Spread of hepatitis C pinpointed
Scientists say they have, for the first time, worked out the pattern of spread of hepatitis C, showing early diagnosis is key to preventing epidemics.
A study in injecting drug users in Greece indicated that each infected person spread the disease to 20 others - 10 of these in the first two years.
The researchers said their results would help tackle the disease's spread.
Globally up to 180 million people live with the virus, most are unaware that they have it.
Those infected do not develop symptoms for up to 20 years and spread it to others without realising.
Study leader Dr Gkikas Magiorkinis, from Oxford University, said when people were infected with something such as flu it was very easy to work out where it had come from, because people knew they were infected within days.
But with hepatitis C, no-one has been able to pin down how the virus spreads, because cases occur months or years apart.
To overcome this problem, the researchers looked at four hepatitis C epidemics in Greece, using data from 943 patients collected between 1995 and 2000.
But to provide more detail on how it spreads, they also included genetic information on the virus taken from 100 samples.
Plugging the details into a computer model, they calculated that injecting drug users were "super-spreaders", each transmitting the virus to 20 other people.
Most importantly they discovered that most of the transmissions occurred in the first couple of years, they report in PLoS Computational Biology.
The researchers said that people were more infectious at in the early days of catching hepatitis C because they had higher levels of virus.
The evidence they have produced suggests programmes targeting the diagnosis and treatment of hepatitis C in high-risk groups as early as possible would prevent many new infections and associated health care costs many years down the line.
About 20% of those infected will develop cancer or liver scarring after 20 years of infection, at which point the only treatment is liver transplantation, which costs about £100,000 ($160,000).

> **Problem set**:
a) For each statement, say whether it agrees with the article on hepatitis C spread, answering yes or no and quoting the deciding words: (i) In the Greek study, each infected injecting drug user passed the disease to 20 others. (ii) The patient data were collected between 1990 and 2000. (iii) Most people living with the virus know they have it.
b) Carry on the article on hepatitis C spread from the point where it stops.
The entries are drawn from a separate source.

Entries in a dataset

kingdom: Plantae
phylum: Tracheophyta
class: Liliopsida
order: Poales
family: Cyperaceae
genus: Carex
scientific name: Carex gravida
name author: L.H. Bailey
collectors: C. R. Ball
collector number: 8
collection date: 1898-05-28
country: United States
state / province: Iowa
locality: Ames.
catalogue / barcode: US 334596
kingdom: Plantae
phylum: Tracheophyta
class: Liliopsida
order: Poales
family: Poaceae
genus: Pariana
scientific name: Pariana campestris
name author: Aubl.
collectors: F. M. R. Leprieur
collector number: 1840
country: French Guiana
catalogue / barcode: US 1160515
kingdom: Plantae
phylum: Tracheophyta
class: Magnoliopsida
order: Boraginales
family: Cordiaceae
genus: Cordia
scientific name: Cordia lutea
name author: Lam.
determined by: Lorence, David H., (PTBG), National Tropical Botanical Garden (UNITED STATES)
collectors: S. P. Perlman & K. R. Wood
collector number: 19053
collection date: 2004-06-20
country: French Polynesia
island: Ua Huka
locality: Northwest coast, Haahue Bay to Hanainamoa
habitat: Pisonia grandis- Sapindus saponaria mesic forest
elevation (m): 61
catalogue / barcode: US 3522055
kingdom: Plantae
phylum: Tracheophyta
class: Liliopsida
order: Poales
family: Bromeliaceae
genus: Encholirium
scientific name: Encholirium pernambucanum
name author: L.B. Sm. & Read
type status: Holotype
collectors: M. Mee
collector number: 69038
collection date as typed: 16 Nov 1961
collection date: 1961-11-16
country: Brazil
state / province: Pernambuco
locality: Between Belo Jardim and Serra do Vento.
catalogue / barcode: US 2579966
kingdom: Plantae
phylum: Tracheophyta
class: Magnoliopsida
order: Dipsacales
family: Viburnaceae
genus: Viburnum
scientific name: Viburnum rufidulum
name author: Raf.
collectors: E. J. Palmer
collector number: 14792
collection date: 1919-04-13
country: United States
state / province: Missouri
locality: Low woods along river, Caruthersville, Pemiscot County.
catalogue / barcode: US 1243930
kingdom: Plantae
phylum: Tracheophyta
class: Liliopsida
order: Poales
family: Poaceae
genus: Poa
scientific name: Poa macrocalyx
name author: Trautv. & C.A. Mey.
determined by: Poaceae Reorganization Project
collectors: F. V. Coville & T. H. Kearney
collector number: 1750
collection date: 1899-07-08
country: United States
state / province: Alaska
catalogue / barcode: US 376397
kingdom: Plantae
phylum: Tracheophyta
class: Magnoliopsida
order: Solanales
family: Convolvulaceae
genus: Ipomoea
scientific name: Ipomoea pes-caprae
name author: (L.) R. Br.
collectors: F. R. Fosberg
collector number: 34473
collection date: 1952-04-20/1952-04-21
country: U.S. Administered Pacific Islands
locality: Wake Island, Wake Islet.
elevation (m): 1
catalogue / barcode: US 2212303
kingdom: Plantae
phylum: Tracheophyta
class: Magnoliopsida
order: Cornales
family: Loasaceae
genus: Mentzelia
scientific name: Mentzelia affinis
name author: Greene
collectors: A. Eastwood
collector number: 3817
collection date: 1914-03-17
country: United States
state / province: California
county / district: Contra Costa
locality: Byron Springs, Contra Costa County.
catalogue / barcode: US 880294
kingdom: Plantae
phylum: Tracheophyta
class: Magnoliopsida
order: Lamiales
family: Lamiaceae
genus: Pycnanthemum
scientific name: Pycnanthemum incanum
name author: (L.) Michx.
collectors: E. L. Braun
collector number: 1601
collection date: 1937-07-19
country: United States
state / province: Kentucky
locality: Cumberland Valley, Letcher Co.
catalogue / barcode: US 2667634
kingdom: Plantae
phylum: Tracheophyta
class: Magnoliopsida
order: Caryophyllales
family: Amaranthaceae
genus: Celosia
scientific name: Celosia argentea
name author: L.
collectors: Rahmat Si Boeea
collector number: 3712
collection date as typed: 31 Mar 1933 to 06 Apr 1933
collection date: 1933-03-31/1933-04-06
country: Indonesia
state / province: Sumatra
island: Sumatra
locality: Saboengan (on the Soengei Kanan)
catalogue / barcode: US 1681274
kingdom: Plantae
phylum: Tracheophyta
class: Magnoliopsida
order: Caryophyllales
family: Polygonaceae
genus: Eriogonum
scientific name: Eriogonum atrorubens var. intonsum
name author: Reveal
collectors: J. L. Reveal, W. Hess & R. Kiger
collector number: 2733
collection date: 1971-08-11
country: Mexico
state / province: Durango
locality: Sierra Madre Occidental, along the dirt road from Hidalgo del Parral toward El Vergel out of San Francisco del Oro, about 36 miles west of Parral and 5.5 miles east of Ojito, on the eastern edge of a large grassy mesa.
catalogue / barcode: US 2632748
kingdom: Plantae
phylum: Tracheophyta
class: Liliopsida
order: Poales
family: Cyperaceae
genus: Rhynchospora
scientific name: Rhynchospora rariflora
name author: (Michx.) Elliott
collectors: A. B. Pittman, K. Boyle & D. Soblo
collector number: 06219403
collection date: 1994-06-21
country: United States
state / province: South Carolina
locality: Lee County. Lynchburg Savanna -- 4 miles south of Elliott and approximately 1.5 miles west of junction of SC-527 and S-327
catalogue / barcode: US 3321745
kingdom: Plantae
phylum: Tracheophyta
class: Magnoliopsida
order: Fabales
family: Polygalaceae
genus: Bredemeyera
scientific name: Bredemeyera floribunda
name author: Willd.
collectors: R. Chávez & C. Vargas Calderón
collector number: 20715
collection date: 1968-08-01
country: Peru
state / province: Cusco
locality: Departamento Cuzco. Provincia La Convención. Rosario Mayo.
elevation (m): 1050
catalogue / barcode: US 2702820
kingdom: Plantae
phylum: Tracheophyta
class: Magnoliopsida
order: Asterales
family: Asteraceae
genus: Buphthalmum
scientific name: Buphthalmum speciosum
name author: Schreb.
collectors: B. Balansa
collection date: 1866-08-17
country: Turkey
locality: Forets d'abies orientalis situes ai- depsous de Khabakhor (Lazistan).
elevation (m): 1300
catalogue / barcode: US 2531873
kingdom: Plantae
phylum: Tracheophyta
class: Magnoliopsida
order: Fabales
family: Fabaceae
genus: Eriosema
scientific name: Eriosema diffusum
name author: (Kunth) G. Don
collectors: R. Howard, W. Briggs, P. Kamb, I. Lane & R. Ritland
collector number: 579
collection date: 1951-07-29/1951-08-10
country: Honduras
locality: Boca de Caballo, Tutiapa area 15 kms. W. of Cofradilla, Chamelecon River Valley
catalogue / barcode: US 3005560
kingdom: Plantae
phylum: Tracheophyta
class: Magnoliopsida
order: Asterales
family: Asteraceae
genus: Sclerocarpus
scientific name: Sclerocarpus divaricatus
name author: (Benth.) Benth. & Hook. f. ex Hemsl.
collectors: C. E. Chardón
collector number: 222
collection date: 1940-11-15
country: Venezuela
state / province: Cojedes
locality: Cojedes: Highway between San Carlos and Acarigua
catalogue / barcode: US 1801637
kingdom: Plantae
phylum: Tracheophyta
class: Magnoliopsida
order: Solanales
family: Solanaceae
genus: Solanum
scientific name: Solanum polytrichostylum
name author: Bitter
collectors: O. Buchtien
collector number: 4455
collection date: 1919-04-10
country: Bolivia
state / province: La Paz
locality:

> **Exercise results**:
a)
(i) Yes: "each infected person spread the disease to 20 others"
(ii) No: "using data from 943 patients collected between 1995 and 2000"
(iii) No: "most are unaware that they have it"

b)
Dr Magiorkinis, who did the work in collaboration with the University of Athens and Imperial College London, said the model had helped build a "solid argument" to improve early diagnosis and antiviral treatment in drug users.
"Working out how many people are likely to be infected by each super-spreader of Hepatitis C, as well as how soon they will be infected, has been a puzzle for over 20 years," he said.
"Our research has resolved this issue and paves the way for a modelling study to show what kind of public health interventions could really make a difference."
He added the approach could be useful in other infections such as HIV.
Charles Gore, chief executive of The Hepatitis C Trust and president of the World Hepatitis Alliance, said: "This study is potentially very important.
"If we are better able to identify where the majority of transmission is happening in many Western countries, we will be able to improve and more cost effectively target interventions.
"It needs to be said, however, that globally hepatitis C is not 'a drug users' disease.
"Of the 150 million people living with the virus, only about 10 million are people who inject drugs, according to The Lancet. The vast majority of infections are the result of unsafe healthcare and we equally need to target prevention there."